I suspect a better dichotomy is this: disciplined, cost-effective portfolios versus undisciplined, cost-maximizing ones. Many but not all passive products fall in the former. Many but not all active products fall in the latter. Those observations underlie our conclusion that 80% of all funds, active and passive, could vanish without any loss to anyone other than their sponsors.
Precisely. The word “index” has really become muddled in today’s world where we have an “index” of just about everything. But the reality is that there is only one true index and that is the index that represents all of the world’s outstanding financial assets. In other words, there is, at the aggregate level, just ONE portfolio. If you were actually passive you would “take what the market gives you” and you would never deviate from this portfolio. But that’s not what most investors do. Most of us deviate from global cap weighting by necessity thereby rendering us all asset pickers of some sort.
For instance, if you buy the SPY index then you’re making an active choice about 500 specific stocks. But the S&P 500 is less than 15% of the world’s financial assets. It’s not a comprehensive index of US stocks, global stocks and certainly not a comprehensive global financial asset portfolio. There is no practical difference between buying and holding this index of 500 chosen stocks and buying and holding 5 stocks except that your costs could end up being higher if you’re paying someone a fee to pick those stocks on your behalf (your fees could actually be even lower with the 5 stocks due to no recurring fees if you choose to pick them yourself) and you’re likely taking more risk with the 5 stock portfolio. But you’re not “passive” just because you chose an index that is comprised of a certain group of specifically chosen assets that leaves you without exposure to over 85% of the world’s financial assets. It gets even worse when you notice how indexers misrepresent some of their “active” endeavors by calling it “factor tilting” or “rebalancing”….
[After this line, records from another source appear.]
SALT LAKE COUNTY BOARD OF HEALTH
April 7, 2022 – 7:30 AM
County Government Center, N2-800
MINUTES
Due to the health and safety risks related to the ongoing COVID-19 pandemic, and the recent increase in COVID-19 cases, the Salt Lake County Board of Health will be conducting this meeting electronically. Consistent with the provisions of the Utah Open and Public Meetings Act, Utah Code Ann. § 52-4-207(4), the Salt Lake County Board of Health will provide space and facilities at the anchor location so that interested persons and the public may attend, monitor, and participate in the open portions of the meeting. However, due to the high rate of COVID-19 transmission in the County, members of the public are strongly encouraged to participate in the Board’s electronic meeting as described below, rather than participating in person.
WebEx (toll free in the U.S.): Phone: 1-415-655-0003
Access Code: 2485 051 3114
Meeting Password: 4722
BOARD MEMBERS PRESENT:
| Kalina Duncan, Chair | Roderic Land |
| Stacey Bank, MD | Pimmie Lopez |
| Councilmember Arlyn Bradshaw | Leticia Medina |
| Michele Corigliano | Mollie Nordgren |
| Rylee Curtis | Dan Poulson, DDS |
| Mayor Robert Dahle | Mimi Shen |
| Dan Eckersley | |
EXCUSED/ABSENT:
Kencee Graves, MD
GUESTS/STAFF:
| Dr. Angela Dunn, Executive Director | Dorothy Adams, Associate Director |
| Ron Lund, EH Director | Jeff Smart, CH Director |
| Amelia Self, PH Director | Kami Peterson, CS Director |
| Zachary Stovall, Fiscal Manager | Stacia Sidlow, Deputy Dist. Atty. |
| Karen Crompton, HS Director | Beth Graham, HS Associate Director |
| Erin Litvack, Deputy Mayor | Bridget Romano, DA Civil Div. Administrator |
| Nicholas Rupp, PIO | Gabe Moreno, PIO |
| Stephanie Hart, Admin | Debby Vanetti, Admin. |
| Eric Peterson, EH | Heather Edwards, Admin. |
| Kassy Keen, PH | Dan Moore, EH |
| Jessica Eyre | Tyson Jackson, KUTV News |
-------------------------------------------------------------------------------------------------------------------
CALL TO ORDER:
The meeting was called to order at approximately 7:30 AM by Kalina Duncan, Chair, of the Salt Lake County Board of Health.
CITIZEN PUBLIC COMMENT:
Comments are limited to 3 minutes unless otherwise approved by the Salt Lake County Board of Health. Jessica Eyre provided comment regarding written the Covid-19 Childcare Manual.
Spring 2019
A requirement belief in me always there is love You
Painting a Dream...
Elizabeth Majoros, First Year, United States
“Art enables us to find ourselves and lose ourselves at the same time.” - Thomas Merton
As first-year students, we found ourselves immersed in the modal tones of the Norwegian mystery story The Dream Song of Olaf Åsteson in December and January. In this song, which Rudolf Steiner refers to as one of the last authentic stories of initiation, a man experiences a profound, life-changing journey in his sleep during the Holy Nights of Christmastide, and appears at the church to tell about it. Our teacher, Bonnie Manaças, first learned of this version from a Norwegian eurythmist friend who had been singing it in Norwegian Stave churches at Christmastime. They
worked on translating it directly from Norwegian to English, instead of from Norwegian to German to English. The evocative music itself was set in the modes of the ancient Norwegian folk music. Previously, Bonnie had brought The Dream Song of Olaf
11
The vast majority of “passive” investors who I come across have never thought about things this way from such a macro level. They don’t realize they’re picking assets inside a much larger global cap weighted portfolio. And it leads them to believe that what they’re doing is necessarily smarter than what other people are doing. But in most cases they’re just picking a low fee way to diversify. Whether their process is actually smart is still highly subjective. But one thing is for certain – we are all active asset pickers by necessity.
The scary thing is that even the professionals who promote this idea often don’t understand that they’re being active. As I showed in this analysis, even the passive index fund investors who wrote this widely distributed study demonizing mutual fund managers are actually underperforming as well because they picked funds within the global aggregate. The irony and misinformation in all of this is almost too much to bear….
Anyhow, it’s nice to see this idea catching some traction.